Core Audio Properties
The Core Audio calls in this example were all about getting properties from the audio file object. The routine of preparing for and executing property-setter and property-getter calls is essential in Core Audio.
That’s because Core Audio is a property-driven API. Properties are key-value pairs, with the keys being enumerated integers. The values can be of whatever type the API defines. Each API in Core Audio communicates its capabilities and state via its list of properties. For example, if you look up the AudioFileGetProperty() function in this example, you’ll find a link to a list of Audio File Properties in the documentation. The list, which you can also find by looking in Core Audio’s AudioFile.h header, looks like this:
kAudioFilePropertyFileFormat = 'ffmt', kAudioFilePropertyDataFormat = 'dfmt', kAudioFilePropertyIsOptimized = 'optm', kAudioFilePropertyMagicCookieData = 'mgic', kAudioFilePropertyAudioDataByteCount = 'bcnt', ...
These keys are 32-bit integer values that you can read in the documentation and header file as four character codes. As you can see from this list, the four-character codes take advantage of the fact that you can use single quotes to represent char literals in C and spell out clever mnemonics. Assume that fmt is short for “format,” and you can figure out that ffmt is the code for “file format” and dfmt means “data format.” Codes like these are used throughout Core Audio, as property keys and sometimes as error statuses. If you attempt to write to a file format Core Audio doesn’t understand, you’ll get the response fmt?, which is kAudioFileUnsupportedDataFormatError.

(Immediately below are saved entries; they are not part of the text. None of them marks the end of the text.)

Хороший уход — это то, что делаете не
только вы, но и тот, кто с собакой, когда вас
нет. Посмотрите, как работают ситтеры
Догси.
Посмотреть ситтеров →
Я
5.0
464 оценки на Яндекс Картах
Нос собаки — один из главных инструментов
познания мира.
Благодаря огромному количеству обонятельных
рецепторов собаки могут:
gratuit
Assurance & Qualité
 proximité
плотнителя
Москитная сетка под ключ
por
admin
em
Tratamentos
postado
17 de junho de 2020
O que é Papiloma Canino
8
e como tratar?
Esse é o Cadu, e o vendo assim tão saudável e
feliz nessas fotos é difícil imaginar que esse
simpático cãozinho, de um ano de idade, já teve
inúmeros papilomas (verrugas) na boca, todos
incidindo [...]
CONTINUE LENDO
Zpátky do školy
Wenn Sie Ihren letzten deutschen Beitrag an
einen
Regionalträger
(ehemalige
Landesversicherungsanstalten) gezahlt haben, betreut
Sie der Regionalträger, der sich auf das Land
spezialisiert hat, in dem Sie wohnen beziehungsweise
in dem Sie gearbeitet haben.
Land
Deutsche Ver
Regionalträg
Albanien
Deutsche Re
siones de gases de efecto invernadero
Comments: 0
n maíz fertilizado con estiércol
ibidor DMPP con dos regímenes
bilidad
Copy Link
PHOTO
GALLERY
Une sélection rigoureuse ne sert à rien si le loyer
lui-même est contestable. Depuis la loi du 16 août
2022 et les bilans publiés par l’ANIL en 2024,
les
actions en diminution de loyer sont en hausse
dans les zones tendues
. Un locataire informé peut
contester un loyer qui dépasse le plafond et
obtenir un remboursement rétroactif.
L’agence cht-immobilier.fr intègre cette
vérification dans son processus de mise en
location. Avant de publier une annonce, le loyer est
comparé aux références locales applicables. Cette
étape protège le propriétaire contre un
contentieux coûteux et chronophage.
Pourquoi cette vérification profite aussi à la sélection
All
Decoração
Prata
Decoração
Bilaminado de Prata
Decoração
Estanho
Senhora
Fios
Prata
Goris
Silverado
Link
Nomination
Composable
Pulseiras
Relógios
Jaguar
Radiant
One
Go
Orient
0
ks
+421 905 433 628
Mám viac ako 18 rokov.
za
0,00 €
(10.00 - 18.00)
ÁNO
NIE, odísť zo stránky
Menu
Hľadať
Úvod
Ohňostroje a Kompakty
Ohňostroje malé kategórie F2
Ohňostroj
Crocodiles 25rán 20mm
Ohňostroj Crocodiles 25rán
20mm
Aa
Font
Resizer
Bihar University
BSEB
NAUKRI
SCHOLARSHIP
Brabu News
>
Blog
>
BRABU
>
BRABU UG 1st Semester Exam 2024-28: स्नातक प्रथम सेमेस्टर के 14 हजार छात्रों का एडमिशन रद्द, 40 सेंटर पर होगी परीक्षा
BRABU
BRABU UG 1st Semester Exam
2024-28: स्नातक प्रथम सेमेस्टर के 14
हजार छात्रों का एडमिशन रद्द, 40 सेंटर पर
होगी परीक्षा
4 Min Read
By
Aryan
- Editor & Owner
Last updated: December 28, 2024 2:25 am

Because Core Audio makes so much use of properties, you’ll see common patterns throughout its API for setting and getting properties. You’ve already seen AudioFileGetPropertyInfo() and AudioFileGetProperty(), so it probably won’t surprise you later to encounter AudioQueueGetProperty(), AudioUnitGetProperty(), AudioConverterGetProperty(), and so on. Some APIs provide property listeners that you can register to receive a callback when a property changes. Using callback functions to respond to asynchronous events is a common pattern in Core Audio.
The values that you get or set with these APIs depend on the property being set. You retrieved the kAudioFilePropertyInfoDictionary property, which returned a pointer to a CFDictionaryRef, but if you had asked for a kAudioFilePropertyEstimatedDuration, you’d need to be prepared to accept a pointer to an NSTimeInterval (which is really just a double). This is tremendously powerful because a small number of functions can support a potentially infinite set of properties. However, setting up such calls does involve extra work because you typically have to use the “get property info” call to allocate some memory to receive the property value or to inspect whether the property is writable.
Another point to notice with the property functions is the Core Audio naming conventions for function parameters. Let’s look at the definition of AudioFileGetProperty() from the docs (or the AudioFile.h header):
OSStatus AudioFileGetProperty ( AudioFileID inAudioFile, AudioFilePropertyID inPropertyID, UInt32 *ioDataSize, void *outPropertyData );
Notice the names of the parameters: The use of in, out, or io indicates whether a parameter is used only for input to the function (as with the first two, which indicate the file to use and the property you want), only for output from the function (as with the fourth, outPropertyData, which fills a pointer with the property value), or for input and output (as with the third, ioDataSize, which accepts the size of buffer you allocated for outPropertyData and then writes back the number of bytes actually written into that buffer). You’ll see this naming pattern throughout Core Audio, particularly any time a parameter works with a pointer to populate a value.